O escárnio do Carrefour com a luta antirracista
Por Wellerson Soares*
A carne mais barata para o Carrefour é a carne negra e a oferta, recorrentemente, tem sido racismo, tortura e morte. O grupo emite notas de repúdio, promete ações antirracista, mas segue a cartilha da violência como política interna. O crime contra um casal que supostamente furtou dois pacotes de leite em pó de uma unidade em Salvador está longe de ser um caso isolado.

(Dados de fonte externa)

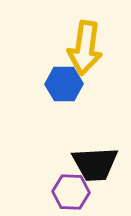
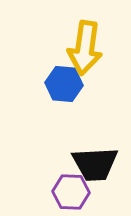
blue hexagon: rotated 6 degrees clockwise
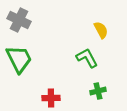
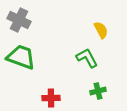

O Carrefour é reincidente nos crimes contra negros. No caso mais emblemático, João Alberto Silveira Freitas, de 40 anos, foi espancado até a morte em uma filial do grupo em Porto Alegre (RS), às vésperas do Dia da Consciência Negra, em 2020. O caso ganhou repercussão nacional, resultou em uma onda de protestos e fez com que a marca anunciasse uma série de ações para limpar a própria imagem. Contudo, a resposta mais contundente e escarnecedora é que o supermercado voltou a firmar parceria com a empresa de segurança Cordialle, que antes atendia pelo nome Vector, contratante dos funcionários que mataram o homem conhecido como Beto Freitas.
A promessa de um treinamento antirracista para preparar seus funcionários com ênfase no acolhimento de clientes e valorização de direitos humanos parece não ter saído do papel. Os repetidos atos criminosos cometidos dentro das unidades do grupo parecem não surtir efeito nas ações de segurança privada, que segue fazendo dos corpos negros seus principais alvos.

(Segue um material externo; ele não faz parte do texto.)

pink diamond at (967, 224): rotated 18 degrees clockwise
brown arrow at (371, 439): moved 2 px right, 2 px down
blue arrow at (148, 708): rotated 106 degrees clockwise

O setor de segurança privada, a exemplo de outros no Brasil, parece seguir a cartilha do racismo e repetir problemas estruturais na formação de profissionais. Caracterizado como um tipo de policiamento, a cada novo incidente funcionários fortalecem preconceitos e violências contra corpos negros. Foi assim com o casal em Salvador. Novamente os capitães do mato modernos entraram em ação, julgaram, condenaram e torturaram enquanto filmavam tudo para a própria satisfação.
De acordo com a pesquisa “Escuta de Policiais e demais profissionais da segurança pública do Brasil”, publicada pelo Fórum Brasileiro de Segurança Pública, 6% dos entrevistados declararam atuar como segurança privada para complementar a renda. Isso significa que aproximadamente 47 mil policiais, bombeiros e guardas municipais no país trabalham fazendo “bico”. A prática é proibida por lei para funcionários públicos de segurança.

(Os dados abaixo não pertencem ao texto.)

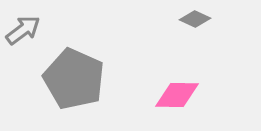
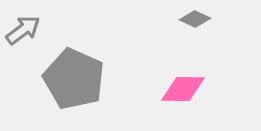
pink diamond: moved 6 px right, 6 px up
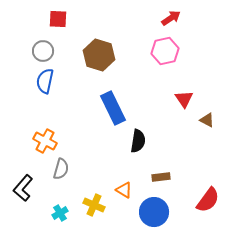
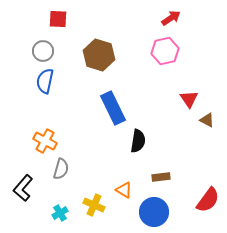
red triangle: moved 5 px right
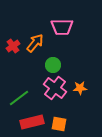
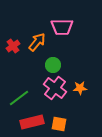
orange arrow: moved 2 px right, 1 px up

Coordenadora do CESeC, Silvia Ramos ressaltou a importância de ter clareza e informações detalhadas a respeito da segurança privada no país. Ela salientou que a transparência é fundamental para que se possa responsabilizar, cobrar e propor uma nova formação de profissionais.
“A vigilância privada no Brasil estabeleceu modelos de funcionamento sem supervisão ou controle. Ninguém sabe quantos eles são, como são treinados ou os critérios de contratação. São empresas privadas, às vezes pequenos grupos terceirizados, às vezes ex-policiais, bombeiros, guardas municipais e policiais penais que operam como milícias que dominam áreas. A ideologia racista e anti-pobre predomina nesses grupos, assim como predomina nas polícias. A questão é que essas classes de vigilantes são contratadas por grandes empresas e é delas que devemos cobrar responsabilidade pelas ações dos funcionários, inclusive criminalmente. O Carrefour é um exemplo gritante no Brasil de um grupo estrangeiro que reproduz sem parar práticas racistas, violentas e desrespeitosas sem ser punido criminalmente”, disse Ramos.
Wellerson Soares é jornalista na Rede de Observatórios.